I’m reading a really fascinating book right now: “Radical Evolution” by Joel Garreau. In it, three scenarios for the future are presented, all based on the idea that continued technological development will soon become the driving force in human “evolution.” Garreau is undoubtedly a shiny-eyed optimist when it comes to these technologies, though he seems to ground his work on the importance of leaving unaltered the fundamental components of our human-ness.
Anyway, I’m not really writing about the book, as the title of this entry suggests. Instead I am writing to discuss the impossibility of a college education preparing a student to have the knowledge necessary to compete for a lifetime of work in this technological age. Consider, for instance, this anecdote: I started college in 1999. Google was not even 2 years old then. Googling was not a verb that your mother knew, even Napster was not yet to hit the scene in a really big way. If I were to have prepared myself for a career in internet technologies, studying books that were at least two years old, I would have had none of the necessary knowledge to compete upon leaving school. No, instead a modern student must prepare themselves for a lifetime of continued learning, and constant change. While this may seem worrying, consider it this way instead: a car’s position can be constantly changing, but it’s velocity can remain the same. So, by that line of argument, I only need to prepare myself for a world where I am expected to continually increase my knowledge and skills, right?
Well, not exactly. You see, if you’re one of the legions of techno-geeks whom everyday align their prayer-mats toward Silicon Valley, constant change means not change at a constant velocity, but rather change at a constant exponential power. That means that each year of my career, if the previous year I learned one book’s worth of new ideas, I will have to learn 2 the next. But, of course that 1 book gets twice as fat each year… Obviously some day, there will reach a point where my work can not have to depend on me learning so much. After all, the worlds’ most brilliant mind cannot handle exponential growth. Instead, I will have to use technology to distill the knowledge of the world down to where it illuminates only my tiny portion of the elephant of scientific advancement. This is already happening, in many ways. The internet, shortly after providing the means for humans to expose themselves to profound and terrifying floods of information, has given us the means to ignore almost everything in search of what we really want. RSS feeds, social browsing, blogging, podcasting, and Google, are some of the lynch-pins of the Web 2.0. That is what will enable us, all of us, to take exponential growth and change it into something we are capable of handling.
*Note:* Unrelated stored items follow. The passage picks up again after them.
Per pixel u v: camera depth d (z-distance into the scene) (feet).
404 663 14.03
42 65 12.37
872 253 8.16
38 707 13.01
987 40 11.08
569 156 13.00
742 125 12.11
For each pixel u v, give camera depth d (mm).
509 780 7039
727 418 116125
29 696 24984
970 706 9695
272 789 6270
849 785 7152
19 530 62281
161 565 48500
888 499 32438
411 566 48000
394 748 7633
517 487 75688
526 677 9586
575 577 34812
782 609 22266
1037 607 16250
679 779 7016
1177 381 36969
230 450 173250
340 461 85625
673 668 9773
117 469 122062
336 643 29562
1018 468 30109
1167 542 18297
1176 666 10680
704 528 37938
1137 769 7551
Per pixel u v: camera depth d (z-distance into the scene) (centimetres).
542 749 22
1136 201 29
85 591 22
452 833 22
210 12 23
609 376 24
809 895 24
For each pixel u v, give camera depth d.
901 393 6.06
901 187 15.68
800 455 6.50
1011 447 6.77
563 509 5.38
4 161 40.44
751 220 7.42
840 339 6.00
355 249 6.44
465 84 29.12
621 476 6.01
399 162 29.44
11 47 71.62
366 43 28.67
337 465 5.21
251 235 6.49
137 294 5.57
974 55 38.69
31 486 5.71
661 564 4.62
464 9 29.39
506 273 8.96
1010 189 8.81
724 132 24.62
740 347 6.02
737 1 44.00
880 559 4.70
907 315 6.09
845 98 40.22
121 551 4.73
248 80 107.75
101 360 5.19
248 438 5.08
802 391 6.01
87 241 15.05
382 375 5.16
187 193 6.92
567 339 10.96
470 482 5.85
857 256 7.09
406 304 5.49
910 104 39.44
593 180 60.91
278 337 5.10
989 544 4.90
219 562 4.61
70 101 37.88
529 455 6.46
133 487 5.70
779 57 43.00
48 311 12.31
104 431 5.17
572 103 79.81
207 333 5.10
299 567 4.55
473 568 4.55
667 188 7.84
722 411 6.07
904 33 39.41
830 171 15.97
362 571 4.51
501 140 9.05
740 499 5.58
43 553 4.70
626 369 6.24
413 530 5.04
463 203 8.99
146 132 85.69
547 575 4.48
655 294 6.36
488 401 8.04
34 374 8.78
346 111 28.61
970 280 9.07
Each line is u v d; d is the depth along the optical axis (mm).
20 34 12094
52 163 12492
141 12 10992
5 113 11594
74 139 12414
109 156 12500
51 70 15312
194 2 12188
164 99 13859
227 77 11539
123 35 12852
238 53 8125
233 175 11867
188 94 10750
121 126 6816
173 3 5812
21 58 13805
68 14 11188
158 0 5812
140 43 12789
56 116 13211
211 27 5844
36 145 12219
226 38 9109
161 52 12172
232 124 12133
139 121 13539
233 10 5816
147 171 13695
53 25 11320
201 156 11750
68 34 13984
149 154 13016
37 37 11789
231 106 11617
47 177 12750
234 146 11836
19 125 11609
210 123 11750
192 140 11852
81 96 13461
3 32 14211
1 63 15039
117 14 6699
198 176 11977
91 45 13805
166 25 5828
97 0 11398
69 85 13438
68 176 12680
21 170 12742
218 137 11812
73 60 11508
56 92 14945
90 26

So, back to the point of my entry. In order to find myself a career at the cutting edge of societal and scientific change in the coming decades, the thing I need to learn most is how the people in my field operate, not what they know. Unlike most everyone I know, I’ve sold nearly every textbook I’ve purchased, using the Internet. Because by the time I’m out of school, all of the material in those textbooks will be available in equally reliable forms online. The tools I use today in my research will sit as discarded husks in 5 years. But what will not is the method, so now I spend most of my time learning how to be a good researcher, rather than reading journal articles. Because from where I sit, it seems to me that the institutions, technologies and ideas of 2020 will be perhaps unrecognizably different, but what will not are the methods and the practices, because those fundamentally human things change much more slowly than the knowledge we create. So, lately, I’ve kind of changed my educational career goals from doing this-and-that research project to getting this-and-that experience. And it is with that in mind that I am going to interview next month for summer internships at Chevron and Shell, two companies that last year I never would have considered working for. But there, they have taken science and turned it into a profit-generation tool, and that institutional practice seems like it would be extremely important to learn.
Technorati Tags: Career, Technology, Web 2.0

Another example of good thinking and writing. I haven’t read Radical Evolution but I’ve read a lot of Kurzweil, and if he’s right about the trends (forget the details), the next 20 years will get really weird, and the ideas of a “skill sets” and “experience” will be obsolete.
I wrote about some related stuff in the epilogue for my Orbiter tutorial ebook “Go Play in Space” which I also reworked into an article called “Your Future in Space” which is at www.spacenow.ca — but you make these points much more eloquently.
I plan to print some of your posts and share them with my 15 year old daughter — not to urge her into science/tech, but to urge her to think about the future as a dynamic thing.
-Bruce
P.S. I signed up with Rojo and found this through your feed. Very cool.